International, independent scientists in collaboration with the Orca Coalition - a Dutch group of animal protection organisations - have put together a step-by-step plan of attack to get orca back to nature. Experts have found a family of orcas near Norway whose voices correspond with Morgan's.
Unfortunately, State Secretary and Minister of Agriculture Bleker thinks that locking the Morgan the orca away in an attraction park for the rest of her life is the best prospect this animal has. He uses this as the argument behind re-granting the Dolfinarium a licence so they can transport Morgan to the Loro Parque animal park. The State Secretary did exactly that earlier this year too, but the judge decreed that Bleker had not sufficiently researched the option of returning Morgan to the sea. Although Bleker has said he doesn't like the idea of orcas being kept in pools, he still chooses to keep the animal locked up over the chance of being successfully released. Hopefully our motion will change all that.
Bad news from the Ukraine this week. According to the Dutch Animal Foundation Platform, stray dogs and cats in the Ukraine were thrown in a mobile crematorium, sometimes even when they were still alive. The Party for the Animals immediately asked Minister Schippers of Public Health Welfare and Sport if he could ask the Ukraine ambassador whether these killing methods were actually applied. And if they were, whether Minister Schippers will contact the Ukrainian ministry to prevent this terrible way of killing animals from ever happening again. These strays were killed in the run-up to the European Championship Football in 2012 in the Ukraine and Poland. They were regarded as a nuisance and therefore removed from the streets in this brutal manner. Large-scale 'clean-up actions' often take place during sports events, like in Greece, 2004 when the government wanted to clean up Athens’s image for the Olympic Games.

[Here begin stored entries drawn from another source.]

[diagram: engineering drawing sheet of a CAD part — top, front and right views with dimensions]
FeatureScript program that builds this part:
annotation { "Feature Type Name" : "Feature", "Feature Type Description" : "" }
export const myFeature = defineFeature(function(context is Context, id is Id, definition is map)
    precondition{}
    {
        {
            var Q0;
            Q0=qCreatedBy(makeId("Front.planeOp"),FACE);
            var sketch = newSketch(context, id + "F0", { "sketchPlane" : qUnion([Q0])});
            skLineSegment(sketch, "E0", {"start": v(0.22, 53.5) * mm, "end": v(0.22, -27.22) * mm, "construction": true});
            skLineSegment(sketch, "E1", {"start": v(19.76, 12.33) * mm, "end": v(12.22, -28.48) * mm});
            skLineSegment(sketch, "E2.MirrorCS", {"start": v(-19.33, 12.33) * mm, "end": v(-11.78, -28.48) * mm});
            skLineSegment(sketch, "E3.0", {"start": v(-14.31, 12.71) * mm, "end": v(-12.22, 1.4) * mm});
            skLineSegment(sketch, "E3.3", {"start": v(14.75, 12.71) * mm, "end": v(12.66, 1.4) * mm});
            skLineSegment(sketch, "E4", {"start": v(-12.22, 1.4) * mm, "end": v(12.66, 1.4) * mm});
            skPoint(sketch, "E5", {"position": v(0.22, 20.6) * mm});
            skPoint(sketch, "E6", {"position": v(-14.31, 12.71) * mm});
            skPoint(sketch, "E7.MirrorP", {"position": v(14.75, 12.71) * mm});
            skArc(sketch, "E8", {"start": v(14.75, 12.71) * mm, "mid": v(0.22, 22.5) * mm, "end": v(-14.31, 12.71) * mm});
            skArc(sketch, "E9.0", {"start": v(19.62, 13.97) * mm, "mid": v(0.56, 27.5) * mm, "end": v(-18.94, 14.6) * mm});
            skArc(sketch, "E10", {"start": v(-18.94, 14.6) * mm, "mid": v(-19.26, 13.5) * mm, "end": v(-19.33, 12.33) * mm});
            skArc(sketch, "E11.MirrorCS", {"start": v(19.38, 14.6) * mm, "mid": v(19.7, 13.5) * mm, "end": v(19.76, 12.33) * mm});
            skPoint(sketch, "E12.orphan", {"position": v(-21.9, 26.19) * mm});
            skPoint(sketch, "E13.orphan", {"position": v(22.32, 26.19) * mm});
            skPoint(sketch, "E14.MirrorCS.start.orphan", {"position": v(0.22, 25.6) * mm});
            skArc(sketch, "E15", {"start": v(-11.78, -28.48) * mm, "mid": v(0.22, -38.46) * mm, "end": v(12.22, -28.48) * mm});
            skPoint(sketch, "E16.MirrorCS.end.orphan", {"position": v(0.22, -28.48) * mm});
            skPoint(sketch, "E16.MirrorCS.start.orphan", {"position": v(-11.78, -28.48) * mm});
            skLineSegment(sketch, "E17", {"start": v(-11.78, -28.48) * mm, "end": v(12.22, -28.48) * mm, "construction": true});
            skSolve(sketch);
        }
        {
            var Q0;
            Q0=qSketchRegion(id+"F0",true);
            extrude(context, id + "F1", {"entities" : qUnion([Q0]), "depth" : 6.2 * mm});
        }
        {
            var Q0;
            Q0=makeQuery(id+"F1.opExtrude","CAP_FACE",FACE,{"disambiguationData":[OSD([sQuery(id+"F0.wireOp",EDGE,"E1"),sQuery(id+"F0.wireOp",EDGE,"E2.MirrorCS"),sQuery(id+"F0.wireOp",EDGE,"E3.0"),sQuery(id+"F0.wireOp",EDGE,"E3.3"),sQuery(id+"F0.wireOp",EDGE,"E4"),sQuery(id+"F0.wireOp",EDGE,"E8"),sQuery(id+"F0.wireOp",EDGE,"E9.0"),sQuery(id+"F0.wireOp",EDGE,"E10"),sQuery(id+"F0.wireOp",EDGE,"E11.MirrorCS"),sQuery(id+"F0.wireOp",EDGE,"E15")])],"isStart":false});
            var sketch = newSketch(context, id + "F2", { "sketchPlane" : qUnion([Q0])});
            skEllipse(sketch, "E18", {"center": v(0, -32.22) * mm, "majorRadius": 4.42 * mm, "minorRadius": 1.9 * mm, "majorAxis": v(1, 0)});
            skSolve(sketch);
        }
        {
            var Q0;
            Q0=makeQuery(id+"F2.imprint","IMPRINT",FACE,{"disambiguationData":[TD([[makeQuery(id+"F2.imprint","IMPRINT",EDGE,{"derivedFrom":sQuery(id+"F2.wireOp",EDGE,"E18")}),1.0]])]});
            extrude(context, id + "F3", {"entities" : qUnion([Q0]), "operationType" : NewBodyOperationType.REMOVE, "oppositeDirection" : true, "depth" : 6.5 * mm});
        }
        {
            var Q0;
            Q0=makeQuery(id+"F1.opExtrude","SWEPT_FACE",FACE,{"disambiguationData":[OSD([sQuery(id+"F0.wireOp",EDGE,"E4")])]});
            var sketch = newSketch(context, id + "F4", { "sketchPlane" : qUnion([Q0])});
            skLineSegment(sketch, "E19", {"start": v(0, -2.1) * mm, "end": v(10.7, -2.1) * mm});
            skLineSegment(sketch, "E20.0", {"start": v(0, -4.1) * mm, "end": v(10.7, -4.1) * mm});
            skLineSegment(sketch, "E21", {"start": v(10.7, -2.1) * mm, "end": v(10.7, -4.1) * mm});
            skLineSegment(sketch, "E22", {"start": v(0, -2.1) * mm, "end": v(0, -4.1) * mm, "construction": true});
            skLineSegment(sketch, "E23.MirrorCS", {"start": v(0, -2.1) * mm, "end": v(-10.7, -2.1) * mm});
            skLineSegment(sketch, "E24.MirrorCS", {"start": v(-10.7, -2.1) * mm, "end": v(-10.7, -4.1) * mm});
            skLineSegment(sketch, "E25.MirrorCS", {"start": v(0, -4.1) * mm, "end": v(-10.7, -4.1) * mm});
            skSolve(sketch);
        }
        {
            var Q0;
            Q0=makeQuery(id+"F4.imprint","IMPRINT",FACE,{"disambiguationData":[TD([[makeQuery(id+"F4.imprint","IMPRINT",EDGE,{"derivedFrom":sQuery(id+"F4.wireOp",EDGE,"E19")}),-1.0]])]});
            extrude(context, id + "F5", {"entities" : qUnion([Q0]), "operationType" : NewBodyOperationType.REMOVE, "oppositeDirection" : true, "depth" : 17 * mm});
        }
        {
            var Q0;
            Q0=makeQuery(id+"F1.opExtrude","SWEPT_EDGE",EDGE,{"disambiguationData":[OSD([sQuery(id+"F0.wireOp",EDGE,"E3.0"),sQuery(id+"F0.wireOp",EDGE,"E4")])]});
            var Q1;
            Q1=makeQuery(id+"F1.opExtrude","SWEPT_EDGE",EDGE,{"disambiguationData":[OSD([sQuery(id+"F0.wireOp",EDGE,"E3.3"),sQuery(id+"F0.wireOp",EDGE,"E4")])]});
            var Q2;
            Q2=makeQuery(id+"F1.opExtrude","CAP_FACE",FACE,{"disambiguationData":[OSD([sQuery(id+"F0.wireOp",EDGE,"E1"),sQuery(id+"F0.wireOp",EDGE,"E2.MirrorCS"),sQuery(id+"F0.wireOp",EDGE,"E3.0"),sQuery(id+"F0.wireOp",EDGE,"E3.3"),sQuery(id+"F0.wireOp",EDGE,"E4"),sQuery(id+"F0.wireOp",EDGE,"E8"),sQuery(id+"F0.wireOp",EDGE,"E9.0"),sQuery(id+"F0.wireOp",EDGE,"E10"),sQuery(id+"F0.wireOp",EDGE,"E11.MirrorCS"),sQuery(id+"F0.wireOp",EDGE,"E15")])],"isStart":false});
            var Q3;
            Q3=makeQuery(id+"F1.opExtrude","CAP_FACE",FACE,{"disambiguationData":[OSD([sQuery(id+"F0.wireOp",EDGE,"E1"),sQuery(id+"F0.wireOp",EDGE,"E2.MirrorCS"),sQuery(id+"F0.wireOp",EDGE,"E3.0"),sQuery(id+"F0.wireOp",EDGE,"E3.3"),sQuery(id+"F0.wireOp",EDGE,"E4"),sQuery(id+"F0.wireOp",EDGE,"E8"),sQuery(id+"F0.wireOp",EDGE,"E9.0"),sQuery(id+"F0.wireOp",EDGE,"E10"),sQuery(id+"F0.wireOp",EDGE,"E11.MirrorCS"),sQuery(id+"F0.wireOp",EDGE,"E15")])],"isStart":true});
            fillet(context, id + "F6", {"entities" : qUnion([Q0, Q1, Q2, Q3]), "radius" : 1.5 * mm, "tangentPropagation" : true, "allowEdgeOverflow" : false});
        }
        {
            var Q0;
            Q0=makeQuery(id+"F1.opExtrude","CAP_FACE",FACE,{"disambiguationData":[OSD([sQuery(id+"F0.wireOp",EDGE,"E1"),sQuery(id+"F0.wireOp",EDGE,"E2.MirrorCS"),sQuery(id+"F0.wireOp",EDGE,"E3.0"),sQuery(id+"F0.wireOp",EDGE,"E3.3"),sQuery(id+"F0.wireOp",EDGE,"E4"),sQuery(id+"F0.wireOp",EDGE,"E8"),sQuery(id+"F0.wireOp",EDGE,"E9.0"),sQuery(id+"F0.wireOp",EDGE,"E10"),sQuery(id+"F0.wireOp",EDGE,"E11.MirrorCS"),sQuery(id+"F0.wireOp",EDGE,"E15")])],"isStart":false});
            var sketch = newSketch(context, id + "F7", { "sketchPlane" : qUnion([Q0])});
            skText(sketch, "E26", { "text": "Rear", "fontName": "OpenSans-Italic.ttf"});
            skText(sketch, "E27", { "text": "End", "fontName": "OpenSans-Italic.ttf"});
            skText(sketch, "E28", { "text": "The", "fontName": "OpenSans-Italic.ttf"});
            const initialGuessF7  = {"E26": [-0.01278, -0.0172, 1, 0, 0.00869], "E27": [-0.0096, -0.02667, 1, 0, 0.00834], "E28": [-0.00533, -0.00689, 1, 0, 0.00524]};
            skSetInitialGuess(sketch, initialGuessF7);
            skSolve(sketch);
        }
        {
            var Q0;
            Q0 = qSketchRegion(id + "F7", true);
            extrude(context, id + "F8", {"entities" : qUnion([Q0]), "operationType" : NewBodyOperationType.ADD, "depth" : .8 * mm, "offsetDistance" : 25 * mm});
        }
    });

The Party for the Animals regularly raises the issue of culling stray animals. In June we asked parliamentary questions about strays in Romania, that were killed in a barbaric fashion. At the time we asked State Secretary Bleker if would speak to his Romanian colleague on this matter. Unfortunately he proved unwilling to do so. We will continue to work for equitable animal welfare policy, not only in the Netherlands, but in Europe too.